Don attempts a truce, but as soon as Sarah turns her back, he attacks her with a hammer, apparently killing her; he hides the body in the basement. This is a clear symptom of what is wrong with this movie. It has no psychology, which in pro wrestling refers to the process of wrestling a match in such a way that the crowd becomes emotionally involved; this requires acting skills and a good understanding of dramatic tempo.
For example, in a submission match, you don’t start applying locks from the very beginning; rather, you start working on a part of the opponent’s body, softening it up first. But in GotTF, Punk goes from zero to Patrick Bateman in five seconds flat.
By the time Liz finally shows up in the flesh, the house is going full on Shining. Liz finds an old newspaper describing how the house used to be an illegal brothel and how a girl had disappeared and never been found. Sarah greets her in, claiming to be Don’s assistant. Liz goes to the attic and has a vision of the house’s past: wealthy clients who gather to watch a sadomasochistic show involving a masked man and Sarah.
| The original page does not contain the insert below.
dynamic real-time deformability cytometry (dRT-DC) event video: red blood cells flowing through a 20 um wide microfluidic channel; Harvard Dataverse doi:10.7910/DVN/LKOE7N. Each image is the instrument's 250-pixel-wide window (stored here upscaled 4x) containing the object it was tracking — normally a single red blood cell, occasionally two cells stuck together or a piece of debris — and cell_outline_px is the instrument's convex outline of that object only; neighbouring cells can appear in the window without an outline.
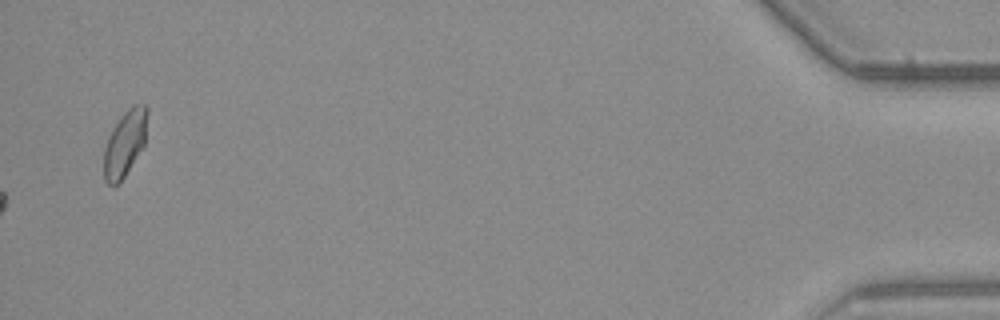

In the end, another neighbor, Ellie (Karen Woditsch), tries unsuccessfully to make some sense of everything we have witnessed by spouting some claptrap about “rules”. Lady, the rules are introduced at the beginning of the game, not at the end; otherwise what we have is anarchy.
Additionally, Ellie tells Liz; “You did well”. Whatever she did, though — and I haven’t the foggiest what it was because the movie can’t be bothered to clarify it —, she did it wrong because the film ends with the obligatory shot suggesting that the evil will continue.
Girl on the Third Floor is as bad as Punk’s UFC debut — if only it were as short —, and the not-so-subtle references to other, superior movies (Nightmare on Elm Street, Hellraiser, Fatal Attraction and oddly, Ghost, or at least I assume that was the idea when they mention something about an “erotic pottery class”) don’t help either. All things considered, the loser of this bout is the audience.